Literacy Today is a web site created by teachers, to suggest ways of enhancing teacher feedback. It contains a section for primary teachers and a section for secondary teachers.
In Discovery Voice: Student Teacher Writing Conferences (YouTube video- 11.23) the teacher provides feedback about student writing and asks questions to help students clarify aspects of their learning.
This video, Feedback on Learning, (3.17) shows Prof. Dylan Wiliam talking about the difference between ego-involving feedback and task-involving feedback which prompts thinking.
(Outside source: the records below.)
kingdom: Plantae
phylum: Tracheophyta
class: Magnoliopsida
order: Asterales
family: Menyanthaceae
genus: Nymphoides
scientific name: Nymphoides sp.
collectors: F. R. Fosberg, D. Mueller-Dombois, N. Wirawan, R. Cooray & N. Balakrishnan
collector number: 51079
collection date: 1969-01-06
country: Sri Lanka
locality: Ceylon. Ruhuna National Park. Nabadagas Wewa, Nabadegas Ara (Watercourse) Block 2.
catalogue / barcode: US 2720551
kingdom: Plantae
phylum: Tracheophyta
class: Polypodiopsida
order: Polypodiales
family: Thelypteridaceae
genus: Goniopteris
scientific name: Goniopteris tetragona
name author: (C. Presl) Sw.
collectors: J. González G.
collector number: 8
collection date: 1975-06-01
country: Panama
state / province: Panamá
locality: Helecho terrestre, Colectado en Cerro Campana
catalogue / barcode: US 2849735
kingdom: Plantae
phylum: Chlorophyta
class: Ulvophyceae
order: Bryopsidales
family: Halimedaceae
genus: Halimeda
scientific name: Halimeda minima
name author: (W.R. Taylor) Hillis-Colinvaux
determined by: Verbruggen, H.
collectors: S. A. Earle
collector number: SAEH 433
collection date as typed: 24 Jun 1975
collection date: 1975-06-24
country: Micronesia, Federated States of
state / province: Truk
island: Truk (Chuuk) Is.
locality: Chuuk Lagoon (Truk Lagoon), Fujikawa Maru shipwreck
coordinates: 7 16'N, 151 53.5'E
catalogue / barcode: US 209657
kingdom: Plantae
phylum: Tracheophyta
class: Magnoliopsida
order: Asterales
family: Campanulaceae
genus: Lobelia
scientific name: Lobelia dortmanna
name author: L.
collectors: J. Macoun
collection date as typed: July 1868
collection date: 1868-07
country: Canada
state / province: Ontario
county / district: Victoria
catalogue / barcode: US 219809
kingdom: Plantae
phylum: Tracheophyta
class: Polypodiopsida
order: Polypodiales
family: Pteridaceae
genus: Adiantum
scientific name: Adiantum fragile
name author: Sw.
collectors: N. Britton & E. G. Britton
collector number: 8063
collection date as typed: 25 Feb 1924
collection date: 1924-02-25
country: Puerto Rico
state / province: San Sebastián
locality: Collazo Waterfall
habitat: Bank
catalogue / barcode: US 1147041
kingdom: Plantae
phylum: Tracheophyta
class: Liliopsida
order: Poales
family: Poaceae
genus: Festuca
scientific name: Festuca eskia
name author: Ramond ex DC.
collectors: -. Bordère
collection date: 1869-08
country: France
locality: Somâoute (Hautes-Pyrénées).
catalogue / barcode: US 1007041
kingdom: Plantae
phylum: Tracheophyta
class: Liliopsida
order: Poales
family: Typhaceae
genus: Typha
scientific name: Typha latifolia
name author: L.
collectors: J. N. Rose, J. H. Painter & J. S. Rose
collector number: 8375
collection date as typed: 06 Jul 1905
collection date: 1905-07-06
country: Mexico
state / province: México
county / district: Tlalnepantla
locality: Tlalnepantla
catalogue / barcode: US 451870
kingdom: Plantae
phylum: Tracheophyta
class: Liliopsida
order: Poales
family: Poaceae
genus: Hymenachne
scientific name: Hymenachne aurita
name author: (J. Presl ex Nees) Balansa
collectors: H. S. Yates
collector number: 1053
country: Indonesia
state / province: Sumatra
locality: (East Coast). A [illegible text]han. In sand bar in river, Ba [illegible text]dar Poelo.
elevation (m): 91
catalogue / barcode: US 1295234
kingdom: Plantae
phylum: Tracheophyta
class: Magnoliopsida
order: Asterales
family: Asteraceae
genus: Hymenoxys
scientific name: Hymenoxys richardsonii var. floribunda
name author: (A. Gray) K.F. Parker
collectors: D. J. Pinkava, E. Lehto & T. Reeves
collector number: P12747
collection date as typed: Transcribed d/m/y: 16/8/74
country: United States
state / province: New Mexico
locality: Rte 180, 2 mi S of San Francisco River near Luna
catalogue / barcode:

This video (14.05) shows Dr Paul Black and Dr Chris Harrison talking about strategies for effective questions and class discussion. Teachers demonstrate how to encourage students to generate their own questions and how to ensure all students can respond to questions in an open environment. Questioning is seen as a technique to help teachers understand what students don’t yet understand, or only partially understand.
In this podcast from the 'Beyond the Lectern' series, Professor John Hattie speaks about the power of feedback. He discusses the importance of asking not just 'Where am I going?' and 'How am I going?', but also 'Where to next?' . Although the focus of the interview is the tertiary sector, Professor Hattie's comments are relevant to teachers in the school sector as well. [50 minutes]
Try giving some oral feedback to two of your EAL students, recording yourself, then look at your 'performance' and reflect on its strengths and areas for improvement. Then repeat the process.
You might also like to provide feedback using the Three stars and a wish method. (Modify this form to suit your circumstances.)